> **EXERCISE**: From the listing below, set down exactly the lines between the one holding "Plaža 50 - 200 m" and the one holding "bevegelseserfaringer og en livslang", inclusive. No other line is wanted.

--- GIVEN DATA Enclosed Below ---

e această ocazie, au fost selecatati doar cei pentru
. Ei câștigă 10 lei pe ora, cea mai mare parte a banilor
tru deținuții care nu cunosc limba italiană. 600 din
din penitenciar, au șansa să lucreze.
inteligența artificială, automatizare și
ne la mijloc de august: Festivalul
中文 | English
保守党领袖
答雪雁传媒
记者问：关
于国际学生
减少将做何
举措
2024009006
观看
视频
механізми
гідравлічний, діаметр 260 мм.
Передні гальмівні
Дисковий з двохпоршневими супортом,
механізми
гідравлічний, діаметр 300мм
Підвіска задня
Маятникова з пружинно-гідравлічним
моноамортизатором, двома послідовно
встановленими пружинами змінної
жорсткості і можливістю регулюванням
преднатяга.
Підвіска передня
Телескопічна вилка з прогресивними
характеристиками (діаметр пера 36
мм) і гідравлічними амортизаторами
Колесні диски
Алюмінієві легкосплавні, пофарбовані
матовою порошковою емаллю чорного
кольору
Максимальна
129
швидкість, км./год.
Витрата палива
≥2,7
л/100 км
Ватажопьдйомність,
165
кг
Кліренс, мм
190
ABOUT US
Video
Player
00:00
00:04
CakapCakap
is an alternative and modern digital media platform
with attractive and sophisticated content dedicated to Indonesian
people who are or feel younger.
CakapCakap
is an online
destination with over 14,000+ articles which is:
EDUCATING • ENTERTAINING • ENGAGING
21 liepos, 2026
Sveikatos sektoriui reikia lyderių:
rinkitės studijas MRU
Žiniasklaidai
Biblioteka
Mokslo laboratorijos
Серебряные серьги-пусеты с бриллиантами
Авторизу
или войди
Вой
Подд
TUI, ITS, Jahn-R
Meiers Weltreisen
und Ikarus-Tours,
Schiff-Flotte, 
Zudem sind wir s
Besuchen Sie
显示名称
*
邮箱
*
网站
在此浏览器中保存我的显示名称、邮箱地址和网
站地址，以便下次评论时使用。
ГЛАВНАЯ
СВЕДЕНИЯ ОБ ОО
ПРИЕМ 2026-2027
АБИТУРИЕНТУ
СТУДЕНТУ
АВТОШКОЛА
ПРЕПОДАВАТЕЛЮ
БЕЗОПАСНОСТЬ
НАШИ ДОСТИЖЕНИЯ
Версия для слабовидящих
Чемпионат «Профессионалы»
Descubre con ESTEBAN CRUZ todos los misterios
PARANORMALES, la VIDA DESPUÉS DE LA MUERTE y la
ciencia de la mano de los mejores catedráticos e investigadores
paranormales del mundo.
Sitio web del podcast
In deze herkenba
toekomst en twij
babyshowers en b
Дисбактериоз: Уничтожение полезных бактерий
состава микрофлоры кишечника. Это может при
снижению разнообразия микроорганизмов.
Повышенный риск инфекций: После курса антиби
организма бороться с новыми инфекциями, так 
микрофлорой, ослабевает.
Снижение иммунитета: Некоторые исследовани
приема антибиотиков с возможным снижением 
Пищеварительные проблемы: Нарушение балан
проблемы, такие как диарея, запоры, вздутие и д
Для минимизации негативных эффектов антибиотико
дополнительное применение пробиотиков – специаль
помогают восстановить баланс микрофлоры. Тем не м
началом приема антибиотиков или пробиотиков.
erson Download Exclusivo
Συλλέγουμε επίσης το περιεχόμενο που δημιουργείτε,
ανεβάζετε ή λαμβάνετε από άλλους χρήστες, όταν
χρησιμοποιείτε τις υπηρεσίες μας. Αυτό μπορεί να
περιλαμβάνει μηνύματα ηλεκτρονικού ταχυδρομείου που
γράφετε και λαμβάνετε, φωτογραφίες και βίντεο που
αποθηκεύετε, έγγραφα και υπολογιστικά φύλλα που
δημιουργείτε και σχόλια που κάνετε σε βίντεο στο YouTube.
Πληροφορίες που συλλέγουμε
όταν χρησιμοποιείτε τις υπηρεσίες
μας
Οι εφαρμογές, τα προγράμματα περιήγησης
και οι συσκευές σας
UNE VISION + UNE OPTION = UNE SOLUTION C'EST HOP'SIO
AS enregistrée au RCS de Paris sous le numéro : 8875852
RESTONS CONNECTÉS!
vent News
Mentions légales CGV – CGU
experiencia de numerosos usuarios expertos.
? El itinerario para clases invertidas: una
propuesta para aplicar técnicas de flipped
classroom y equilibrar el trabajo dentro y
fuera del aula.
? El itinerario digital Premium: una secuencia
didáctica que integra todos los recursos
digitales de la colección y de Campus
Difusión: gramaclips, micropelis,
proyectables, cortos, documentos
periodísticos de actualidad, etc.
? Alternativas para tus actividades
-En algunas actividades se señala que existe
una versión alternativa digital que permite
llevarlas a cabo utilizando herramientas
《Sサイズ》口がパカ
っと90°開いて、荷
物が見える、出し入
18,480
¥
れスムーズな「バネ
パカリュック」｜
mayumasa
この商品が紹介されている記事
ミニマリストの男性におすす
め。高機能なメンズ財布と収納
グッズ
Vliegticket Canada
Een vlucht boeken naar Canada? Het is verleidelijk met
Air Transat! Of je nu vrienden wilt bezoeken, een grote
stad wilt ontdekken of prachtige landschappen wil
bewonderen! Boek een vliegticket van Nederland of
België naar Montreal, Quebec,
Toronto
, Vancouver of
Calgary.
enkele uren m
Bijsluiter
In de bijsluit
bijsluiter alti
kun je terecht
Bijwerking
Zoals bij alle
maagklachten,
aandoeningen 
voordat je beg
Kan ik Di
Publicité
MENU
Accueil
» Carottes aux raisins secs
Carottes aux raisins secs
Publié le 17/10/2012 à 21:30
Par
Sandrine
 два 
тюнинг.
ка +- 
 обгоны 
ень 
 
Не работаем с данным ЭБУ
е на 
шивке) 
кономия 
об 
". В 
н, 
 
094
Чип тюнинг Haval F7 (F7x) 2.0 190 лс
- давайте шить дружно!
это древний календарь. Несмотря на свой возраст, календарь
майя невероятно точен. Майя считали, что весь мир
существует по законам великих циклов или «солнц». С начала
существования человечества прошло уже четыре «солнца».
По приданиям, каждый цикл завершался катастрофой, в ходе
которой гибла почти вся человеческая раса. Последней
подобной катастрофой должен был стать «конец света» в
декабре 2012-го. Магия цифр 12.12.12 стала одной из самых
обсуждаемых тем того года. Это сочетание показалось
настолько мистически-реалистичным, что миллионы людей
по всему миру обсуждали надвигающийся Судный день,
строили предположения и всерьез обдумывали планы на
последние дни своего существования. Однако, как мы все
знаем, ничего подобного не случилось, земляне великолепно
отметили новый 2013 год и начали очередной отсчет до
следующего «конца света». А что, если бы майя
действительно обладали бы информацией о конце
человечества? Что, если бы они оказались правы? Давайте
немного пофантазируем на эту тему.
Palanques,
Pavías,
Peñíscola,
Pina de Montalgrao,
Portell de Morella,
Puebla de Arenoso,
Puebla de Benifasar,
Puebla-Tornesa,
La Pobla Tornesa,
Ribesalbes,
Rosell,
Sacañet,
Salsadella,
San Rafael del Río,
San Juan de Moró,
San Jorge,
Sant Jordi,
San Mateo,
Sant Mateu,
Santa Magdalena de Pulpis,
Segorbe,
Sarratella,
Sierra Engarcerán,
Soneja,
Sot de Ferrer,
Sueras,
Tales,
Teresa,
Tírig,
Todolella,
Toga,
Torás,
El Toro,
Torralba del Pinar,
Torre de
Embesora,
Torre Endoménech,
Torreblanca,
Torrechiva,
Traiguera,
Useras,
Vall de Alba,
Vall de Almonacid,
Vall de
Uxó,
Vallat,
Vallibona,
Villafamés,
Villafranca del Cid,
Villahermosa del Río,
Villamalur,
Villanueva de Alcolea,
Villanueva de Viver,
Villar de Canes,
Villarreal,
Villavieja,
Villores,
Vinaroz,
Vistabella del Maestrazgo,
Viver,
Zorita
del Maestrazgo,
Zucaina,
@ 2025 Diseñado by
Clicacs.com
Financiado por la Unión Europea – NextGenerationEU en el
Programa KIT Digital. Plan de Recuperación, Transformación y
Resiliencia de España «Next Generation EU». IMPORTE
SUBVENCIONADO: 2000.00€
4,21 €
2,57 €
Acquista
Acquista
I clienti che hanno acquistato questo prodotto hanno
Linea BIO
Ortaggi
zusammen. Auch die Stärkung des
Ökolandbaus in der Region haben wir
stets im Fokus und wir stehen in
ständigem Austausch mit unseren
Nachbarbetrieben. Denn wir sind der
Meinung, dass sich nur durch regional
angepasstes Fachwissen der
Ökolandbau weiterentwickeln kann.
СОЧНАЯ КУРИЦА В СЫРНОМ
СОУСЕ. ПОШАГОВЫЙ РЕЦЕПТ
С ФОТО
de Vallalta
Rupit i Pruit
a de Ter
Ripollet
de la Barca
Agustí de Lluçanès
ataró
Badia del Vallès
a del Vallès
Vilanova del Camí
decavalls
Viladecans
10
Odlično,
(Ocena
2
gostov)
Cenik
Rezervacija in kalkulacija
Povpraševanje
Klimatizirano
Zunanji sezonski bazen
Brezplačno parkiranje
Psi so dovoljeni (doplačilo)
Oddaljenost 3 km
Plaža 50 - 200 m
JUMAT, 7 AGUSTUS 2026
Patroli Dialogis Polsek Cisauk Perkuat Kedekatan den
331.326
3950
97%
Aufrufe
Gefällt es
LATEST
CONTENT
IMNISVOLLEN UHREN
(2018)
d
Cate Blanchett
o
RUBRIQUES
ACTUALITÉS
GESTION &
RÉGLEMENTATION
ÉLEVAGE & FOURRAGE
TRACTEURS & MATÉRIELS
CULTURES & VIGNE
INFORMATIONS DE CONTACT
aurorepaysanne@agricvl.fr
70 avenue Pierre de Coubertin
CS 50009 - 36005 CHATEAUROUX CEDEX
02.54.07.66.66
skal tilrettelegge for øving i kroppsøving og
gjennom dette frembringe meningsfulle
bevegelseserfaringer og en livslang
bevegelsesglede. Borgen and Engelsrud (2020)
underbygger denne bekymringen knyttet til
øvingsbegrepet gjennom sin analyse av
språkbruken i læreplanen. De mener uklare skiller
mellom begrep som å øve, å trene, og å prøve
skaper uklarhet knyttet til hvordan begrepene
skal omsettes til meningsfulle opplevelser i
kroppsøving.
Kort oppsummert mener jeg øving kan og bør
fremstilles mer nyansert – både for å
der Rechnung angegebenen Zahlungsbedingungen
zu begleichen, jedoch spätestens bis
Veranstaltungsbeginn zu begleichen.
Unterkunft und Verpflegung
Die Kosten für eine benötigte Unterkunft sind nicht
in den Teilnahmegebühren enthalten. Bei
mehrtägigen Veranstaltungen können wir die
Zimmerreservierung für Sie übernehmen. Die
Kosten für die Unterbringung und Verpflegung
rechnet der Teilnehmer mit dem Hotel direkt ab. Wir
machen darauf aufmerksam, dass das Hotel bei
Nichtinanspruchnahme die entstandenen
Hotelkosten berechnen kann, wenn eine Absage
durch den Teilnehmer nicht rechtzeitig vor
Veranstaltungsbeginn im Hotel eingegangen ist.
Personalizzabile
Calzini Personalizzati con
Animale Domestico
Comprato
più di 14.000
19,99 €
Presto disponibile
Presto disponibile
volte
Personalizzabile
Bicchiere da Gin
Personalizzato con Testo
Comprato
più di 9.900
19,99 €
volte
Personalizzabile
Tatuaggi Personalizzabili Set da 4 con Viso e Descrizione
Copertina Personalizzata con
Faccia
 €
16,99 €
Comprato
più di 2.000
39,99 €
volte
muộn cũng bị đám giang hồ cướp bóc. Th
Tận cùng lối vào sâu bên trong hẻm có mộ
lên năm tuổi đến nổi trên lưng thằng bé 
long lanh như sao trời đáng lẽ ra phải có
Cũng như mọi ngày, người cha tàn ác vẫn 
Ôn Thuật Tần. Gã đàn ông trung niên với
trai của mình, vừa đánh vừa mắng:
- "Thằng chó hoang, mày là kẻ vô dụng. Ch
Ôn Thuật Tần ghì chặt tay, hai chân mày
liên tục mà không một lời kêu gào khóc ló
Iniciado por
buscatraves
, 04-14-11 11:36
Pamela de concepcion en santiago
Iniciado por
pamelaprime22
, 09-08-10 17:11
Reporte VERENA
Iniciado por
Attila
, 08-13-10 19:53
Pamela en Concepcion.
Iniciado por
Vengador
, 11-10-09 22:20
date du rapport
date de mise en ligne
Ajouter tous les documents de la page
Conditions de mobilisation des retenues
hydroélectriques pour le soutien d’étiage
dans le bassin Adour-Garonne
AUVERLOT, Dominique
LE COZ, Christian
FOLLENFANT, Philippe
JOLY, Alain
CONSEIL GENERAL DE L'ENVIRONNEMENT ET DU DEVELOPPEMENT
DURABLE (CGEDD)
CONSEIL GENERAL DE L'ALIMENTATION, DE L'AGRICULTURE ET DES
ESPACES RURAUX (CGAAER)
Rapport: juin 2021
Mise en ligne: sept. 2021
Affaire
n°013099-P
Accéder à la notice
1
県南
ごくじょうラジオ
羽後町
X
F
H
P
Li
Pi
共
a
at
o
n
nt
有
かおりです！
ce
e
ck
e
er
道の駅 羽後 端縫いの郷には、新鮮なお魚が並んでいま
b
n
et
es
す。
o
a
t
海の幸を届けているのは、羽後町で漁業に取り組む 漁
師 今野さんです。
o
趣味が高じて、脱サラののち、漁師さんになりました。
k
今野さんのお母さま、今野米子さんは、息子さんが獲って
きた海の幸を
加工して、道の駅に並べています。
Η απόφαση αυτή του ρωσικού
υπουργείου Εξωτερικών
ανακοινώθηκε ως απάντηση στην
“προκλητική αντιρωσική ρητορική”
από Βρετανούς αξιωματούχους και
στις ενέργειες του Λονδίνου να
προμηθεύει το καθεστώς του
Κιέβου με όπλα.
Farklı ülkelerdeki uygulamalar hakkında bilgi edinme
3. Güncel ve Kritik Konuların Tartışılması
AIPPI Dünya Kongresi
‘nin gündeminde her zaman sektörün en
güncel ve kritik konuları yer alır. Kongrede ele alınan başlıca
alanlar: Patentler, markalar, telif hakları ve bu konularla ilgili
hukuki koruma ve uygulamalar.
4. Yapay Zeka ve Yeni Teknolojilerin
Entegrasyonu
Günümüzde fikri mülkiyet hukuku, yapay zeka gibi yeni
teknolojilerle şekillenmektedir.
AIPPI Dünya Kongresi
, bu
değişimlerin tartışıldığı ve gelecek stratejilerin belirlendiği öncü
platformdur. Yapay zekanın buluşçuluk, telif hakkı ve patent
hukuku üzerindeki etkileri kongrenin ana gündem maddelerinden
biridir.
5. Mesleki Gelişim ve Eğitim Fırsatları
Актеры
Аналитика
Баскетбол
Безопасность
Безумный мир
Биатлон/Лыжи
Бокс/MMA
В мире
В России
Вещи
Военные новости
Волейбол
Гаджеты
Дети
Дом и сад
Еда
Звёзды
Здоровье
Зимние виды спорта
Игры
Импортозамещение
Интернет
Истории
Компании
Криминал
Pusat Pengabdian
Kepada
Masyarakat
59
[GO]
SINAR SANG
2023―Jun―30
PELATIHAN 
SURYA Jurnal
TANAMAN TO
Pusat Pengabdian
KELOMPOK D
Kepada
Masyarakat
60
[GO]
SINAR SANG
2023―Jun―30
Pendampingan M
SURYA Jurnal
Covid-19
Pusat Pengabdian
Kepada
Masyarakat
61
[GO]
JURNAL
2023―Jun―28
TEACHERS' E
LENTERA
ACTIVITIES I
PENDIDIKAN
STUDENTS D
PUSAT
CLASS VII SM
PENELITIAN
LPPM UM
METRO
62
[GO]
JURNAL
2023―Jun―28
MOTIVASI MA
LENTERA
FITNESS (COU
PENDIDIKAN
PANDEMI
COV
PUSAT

--- End of Enclosed GIVEN DATA ---

> **EXERCISE RESPONSE**:
Plaža 50 - 200 m
JUMAT, 7 AGUSTUS 2026
Patroli Dialogis Polsek Cisauk Perkuat Kedekatan den
331.326
3950
97%
Aufrufe
Gefällt es
LATEST
CONTENT
IMNISVOLLEN UHREN
(2018)
d
Cate Blanchett
o
RUBRIQUES
ACTUALITÉS
GESTION &
RÉGLEMENTATION
ÉLEVAGE & FOURRAGE
TRACTEURS & MATÉRIELS
CULTURES & VIGNE
INFORMATIONS DE CONTACT
aurorepaysanne@agricvl.fr
70 avenue Pierre de Coubertin
CS 50009 - 36005 CHATEAUROUX CEDEX
02.54.07.66.66
skal tilrettelegge for øving i kroppsøving og
gjennom dette frembringe meningsfulle
bevegelseserfaringer og en livslang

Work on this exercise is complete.